**COMPITO RICHIESTO 1:** Citi parola per parola il passo dell'articolo sulla Cop29 che comincia con le parole "La presidenza assicura" e si chiude con le parole "nei tempi supplementari.".
══ ESTRATTO DELLA FONTE
Cop29 ai supplementari. Proposti 250 mld anno da Paesi ricchi. Africa: “Inaccettabile”

All’undicesimo giorno di lavori, alla Cop29 il Nord e il Sud globale continuano a darsi battaglia. La presidenza azera partorisce una bozza di compromesso sbilanciata a favore dei Paesi sviluppati, perché invita a raggiungere l’obiettivo di 1,3 trilioni di dollari entro il 2035, ma decide di stanziare una somma di 250 miliardi all’anno. Il testo comunque non è l’ultimo: dopo la bozza, pubblicata nel primo pomeriggio, iniziano le consultazioni tra facilitatori e delegazioni verso il testo finale.

Dopo il primo documento a opzioni, questo testo fa una sintesi, ma in sostanza riflette un’ambizione minima. Resta il macro goal di raggiungere, per il contrasto ai cambiamenti climatici dei Paesi in via di sviluppo, oltre mille miliardi in dieci anni, ma l’obbligo vincolante, che parla di finanza fornita (i fondi pubblici a fondo perduto) e mobilizzata (i fondi privati e prestiti di finanza bilaterale e multilaterale) è di 250 miliardi di dollari all’anno fino al 2035.

Poco, troppo poco per il gruppo africano. Di nuovo, la bozza risulta “totalmente inaccettabile e inadatta all’attuazione dell’accordo di Parigi”, commenta a caldo il negoziatore keniota, Ali Mohamed.

Profondamente delusa anche l’Alleanza dei piccoli Stati insulari in via di sviluppo, i più vulnerabili tra i vulnerabili: “Il testo chiede alle parti ‘Quanto in basso potete andare in materia di ambizione climatic?‘. È inaccettabile”, tuona l’Aosis, ribadendo che il testo “non sarà adeguato a dare piena attuazione all’Accordo di Parigi e a guidare realmente l’azione per mantenere il limite di 1,5°C”.

La presidenza assicura un lavoro per un obiettivo più “giusto e ambizioso”: “Continueremo a discutere con le parti”, dice ai giornalisti il ​​capo negoziatore, Ialtchine Rafiev, promettendo di apportare “gli ultimi aggiustamenti”, mentre la conferenza delle Nazioni Unite è ufficialmente entrata nei tempi supplementari.

Quanto all’Italia, continua a spingere, insieme ai principali paesi europei, perché “venga una riforma per una finanza climatica migliore, più efficiente che coinvolga anche nuovi Paesi, settore privato, enti filantropici e banche multilaterali di sviluppo“, spiega il ministro dell’Ambiente, Gilberto Pichetto Fratin, in una pausa dei lavori. L’approccio di Roma è “quello di perseguire la decarbonizzazione e la crescita dei più vulnerabili”, riferisce, alla base della strategia e dei progetti del Piano Mattei per l’Africa, attraverso collaborazioni pubblico-privato e “partenariati paritari e non predatori”.
════
══ MATERIALE DELL'ESERCIZIO
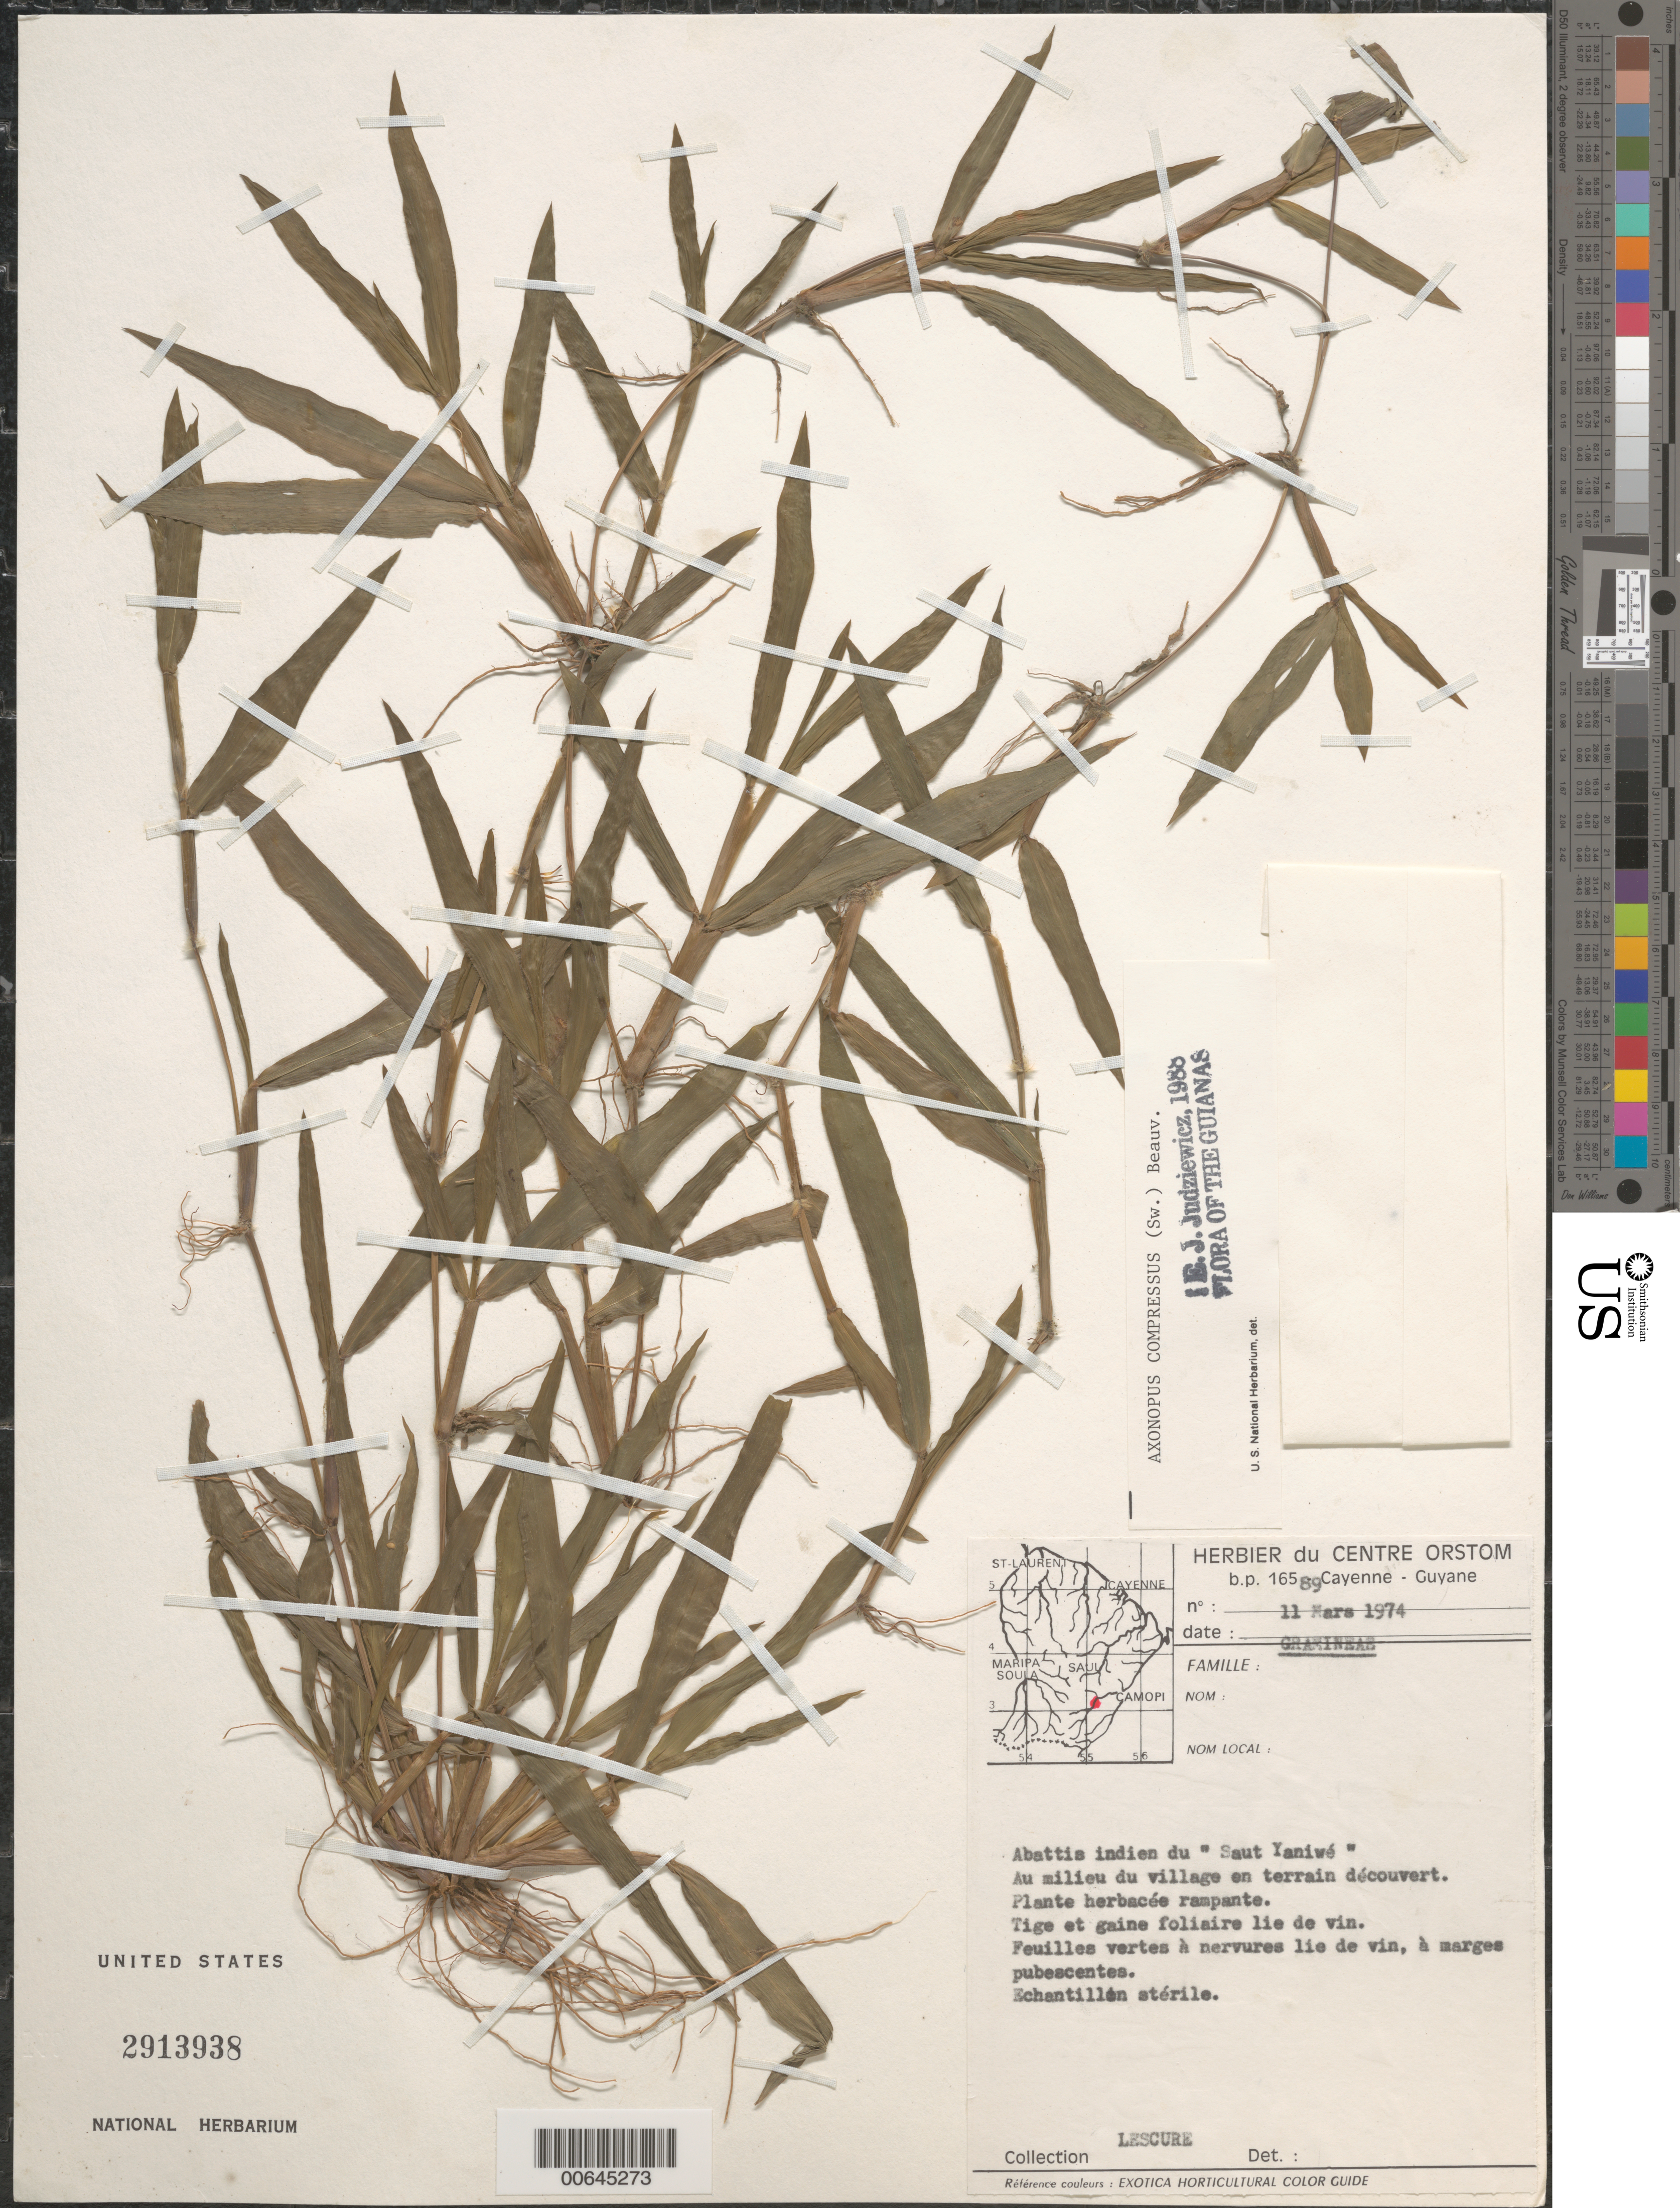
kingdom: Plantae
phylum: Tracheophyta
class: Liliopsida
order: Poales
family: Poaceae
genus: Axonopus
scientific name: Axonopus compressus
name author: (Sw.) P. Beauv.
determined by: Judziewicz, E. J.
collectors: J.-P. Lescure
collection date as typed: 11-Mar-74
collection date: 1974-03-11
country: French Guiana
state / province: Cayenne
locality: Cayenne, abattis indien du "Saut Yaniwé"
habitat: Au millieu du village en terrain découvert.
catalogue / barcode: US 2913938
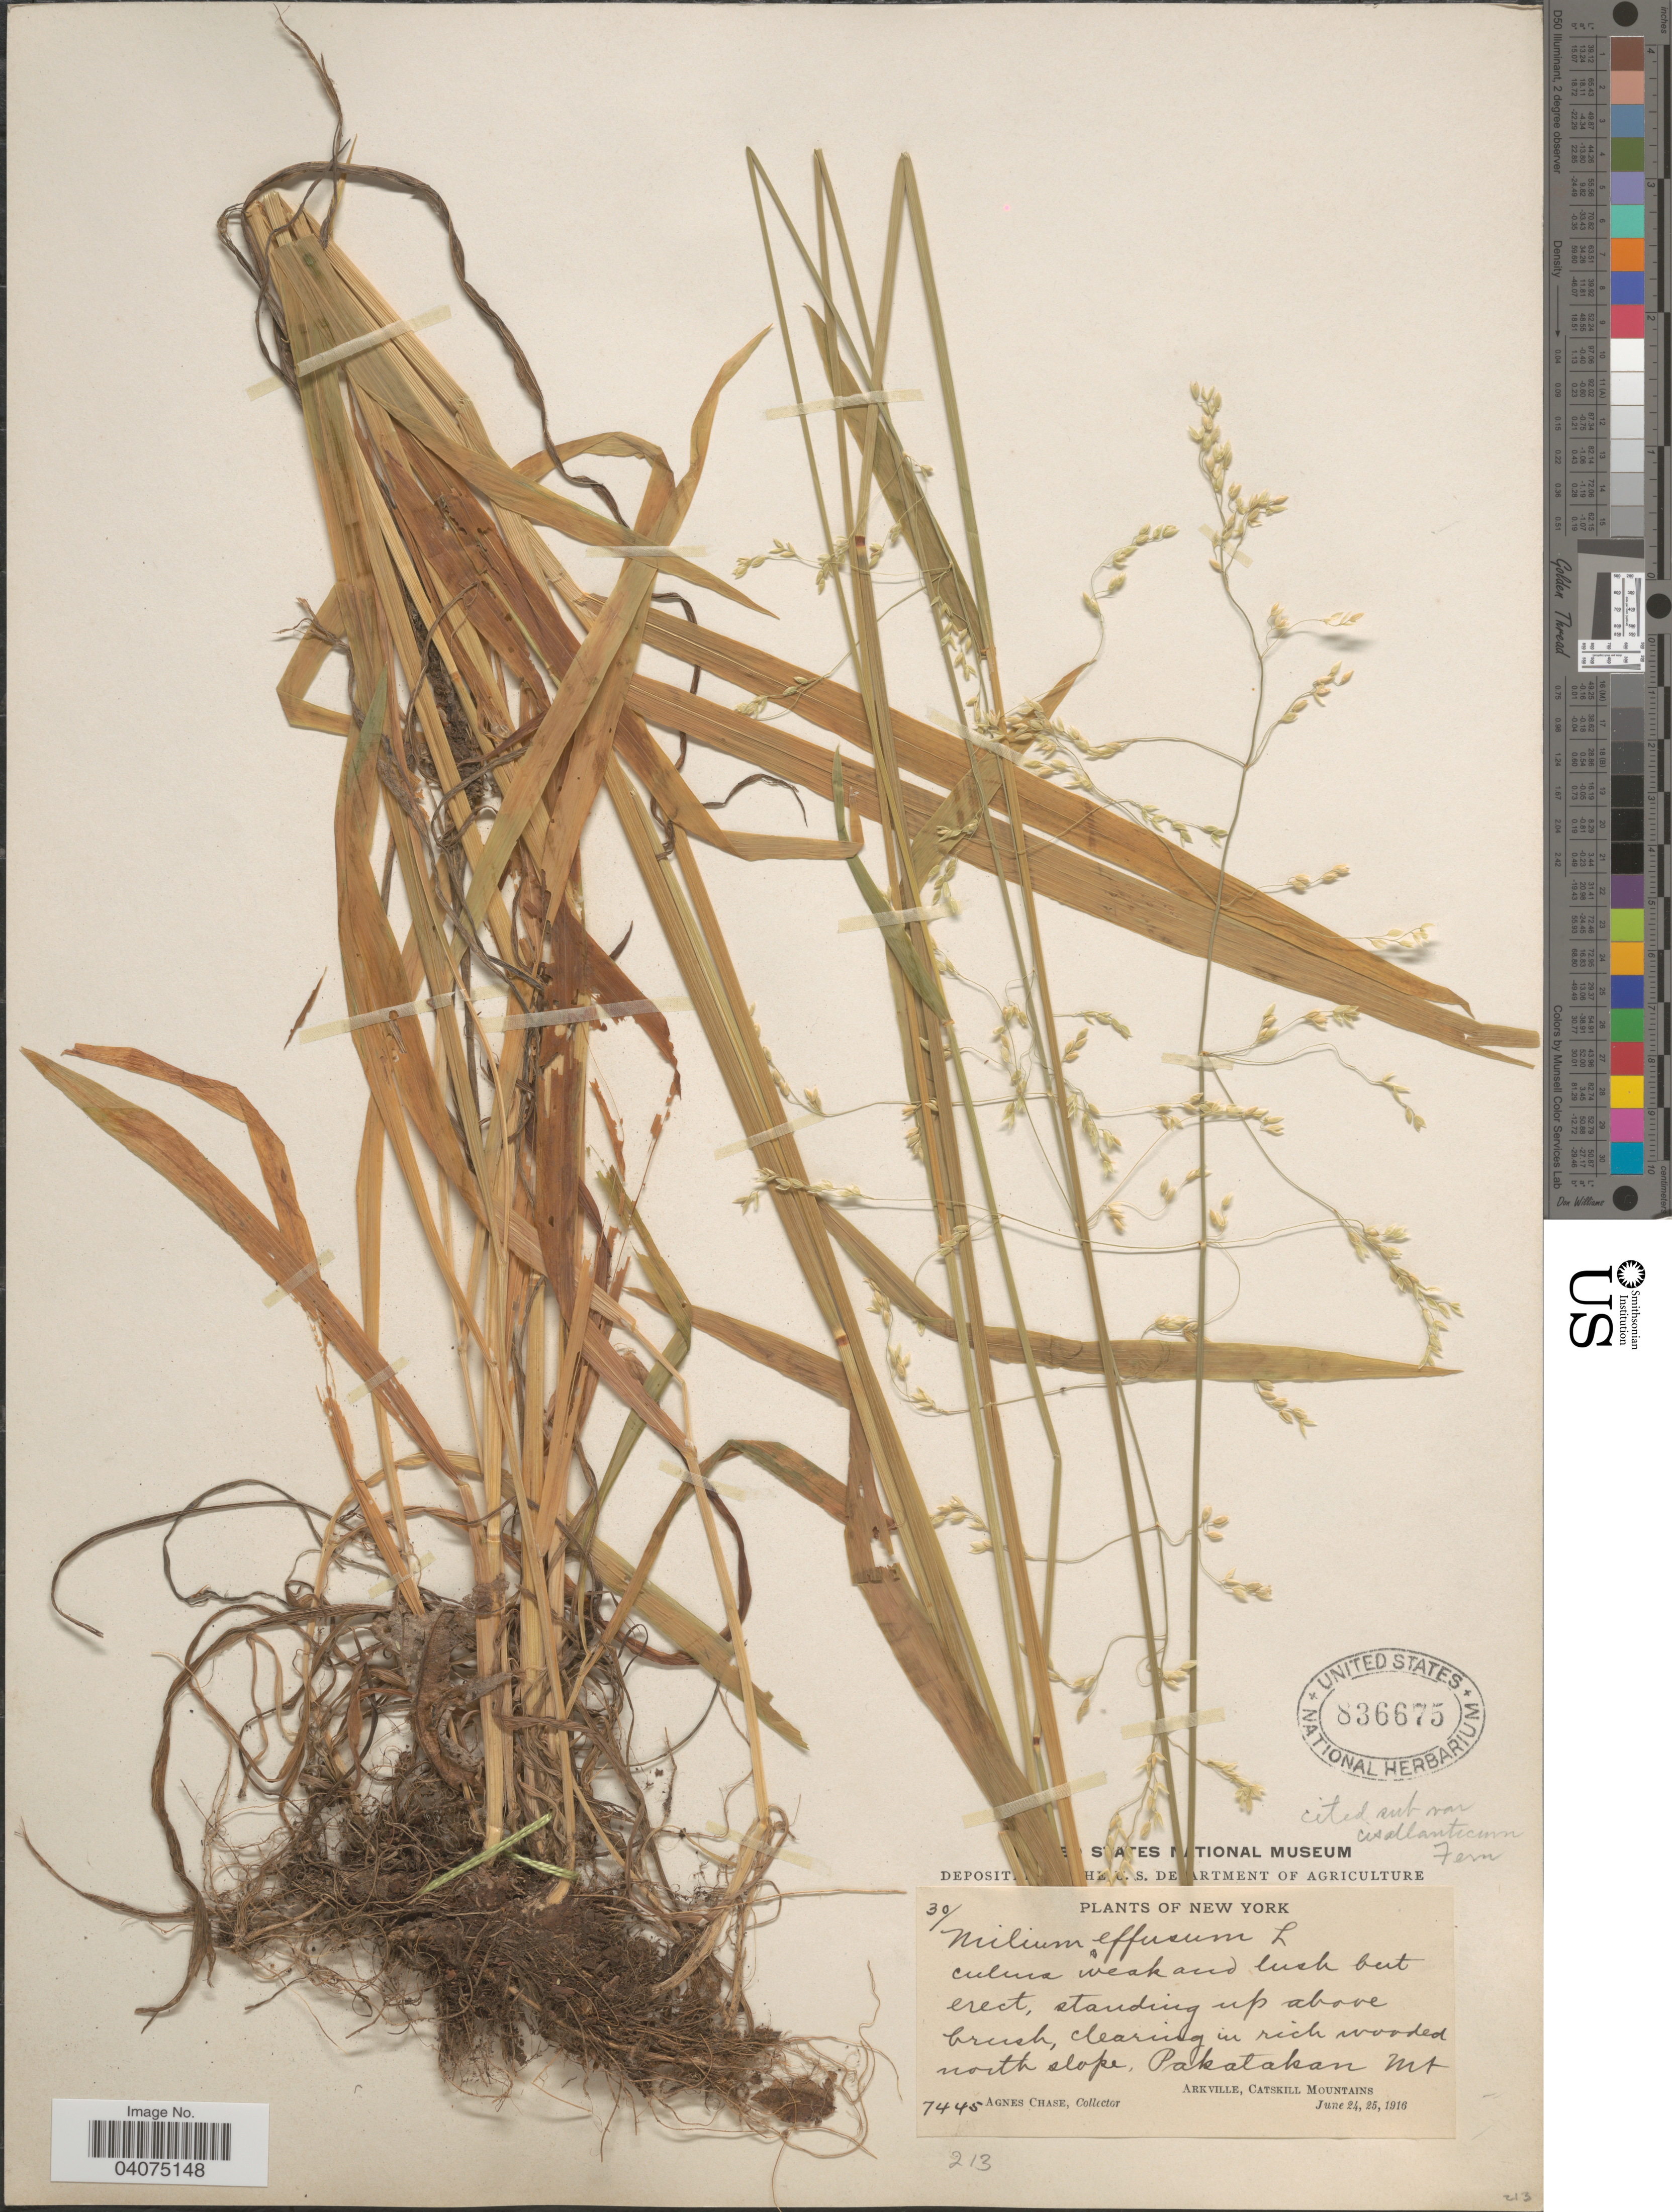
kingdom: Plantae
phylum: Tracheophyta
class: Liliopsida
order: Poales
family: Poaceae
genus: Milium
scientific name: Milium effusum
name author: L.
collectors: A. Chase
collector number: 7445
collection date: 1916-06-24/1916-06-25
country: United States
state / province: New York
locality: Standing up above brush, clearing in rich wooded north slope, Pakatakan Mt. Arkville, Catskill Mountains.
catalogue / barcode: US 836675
════
**COMPITO RICHIESTO 2:** Trascriva senza alcuna modifica le righe dei dati registrati a partire da quella che contiene "country: United States" fino all'ultima riga dei dati registrati, includendo sia la prima sia l'ultima.

**RISPOSTA AL COMPITO 1:**
La presidenza assicura un lavoro per un obiettivo più “giusto e ambizioso”: “Continueremo a discutere con le parti”, dice ai giornalisti il ​​capo negoziatore, Ialtchine Rafiev, promettendo di apportare “gli ultimi aggiustamenti”, mentre la conferenza delle Nazioni Unite è ufficialmente entrata nei tempi supplementari.

**RISPOSTA AL COMPITO 2:**
country: United States
state / province: New York
locality: Standing up above brush, clearing in rich wooded north slope, Pakatakan Mt. Arkville, Catskill Mountains.
catalogue / barcode: US 836675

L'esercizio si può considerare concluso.